La Jornada newspaper
Saturday May 23, 2020, p. 5

Jerusalem. Israeli film director Amos Gitai, the author of films on extremism and conflict in his country, views the coronavirus pandemic as a war against an invisible enemy that demands a pause to rethink our way of life.

The filmmaker was in New York when the Covid-19 pandemic began to spread from Asia to Europe and America.

I had come to present some of my films at the Museum of Modern Art in New York (MoMA), explained in an interview the director of Kaddosh (1999), Kippur (2000), Free Zone (2005) or, more recently, A streetcar in Jerusalem, and whose work is largely nourished by the history of Israel and its conflicts.

But New York fell into the pandemic and they closed the MoMa. Amos Gitai and his wife flew to France on a stopover to reach their country. But there were no more flights to Israel, he says from Paris in a video conference interview.

Born in 1950 in Haifa, two years after the creation of the State of Israel, the filmmaker lived through several wars, including the one in Kippur in 1973. He was injured when he was traveling in a helicopter that was hit by a Syrian missile and was about to To die.

From this trauma, a new artistic vocation would be born for someone who was called to be an architect, like his father: documentary and fictional cinema.

We know what war is, in particular, we in the Middle East know emergencies, but not like this, in which the enemy is invisible, the prolific director stresses in a hoarse voice, who has directed actresses such as Jeanne Moreau, Barbara Hendricks and Natalie Portman. So we must be very careful.

Critical distance

Amos Gitai is part of the 200 artists and scientists who signed the petition No to a return to normality, started in early May by the French actress Juliette Binoche and which calls for a thorough review of the objectives, values ​​and economies of our societies and especially of capitalism.
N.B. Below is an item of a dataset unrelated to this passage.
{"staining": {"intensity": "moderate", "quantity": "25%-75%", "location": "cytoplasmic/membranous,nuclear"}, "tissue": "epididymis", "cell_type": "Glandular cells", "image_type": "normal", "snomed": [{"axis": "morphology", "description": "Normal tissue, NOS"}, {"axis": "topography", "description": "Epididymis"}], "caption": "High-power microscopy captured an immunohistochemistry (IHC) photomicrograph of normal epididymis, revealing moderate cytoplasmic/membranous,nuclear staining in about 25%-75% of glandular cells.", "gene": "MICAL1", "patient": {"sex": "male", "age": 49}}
It’s normal to worry about immediate problems, but sometimes, in a period of crisis, it’s good to take advantage of the moment to try to find a little perspective, confesses Gitai, who revolts against the excesses of capitalism and extreme consumption that, he affirms , destroy the planet.

The first thing is to ensure that you stay in good health, but then you have to ask yourself what is perhaps the underlying message of this virus to humanity in a more general way, for example, the destruction of the environment, he believes.

In the “world after”, we must try not to return to the ways of life that destroy the Amazon and green spaces, he continues. You have to keep your spirits and good energy, because we will need it when things start up again.

The filmmaker has tried to stay active during confinement and works on a book, an exercise that imposed silence and immobility favor, he says.

He also reads and, despite the distance, he assiduously follows the news of his country, which ended a long political crisis on Sunday with the inauguration of a union government between Benjamin Netanyahu and Benny Gantz.

Amos Gitai maintains conflicting relations with the authorities of his country, in particular with the political right.

In September 2018, he criticized the Benjamin Netanyahu government for considering that culture is propaganda. With the Prime Minister remaining in power, he fears for the Israeli open society and its institutions.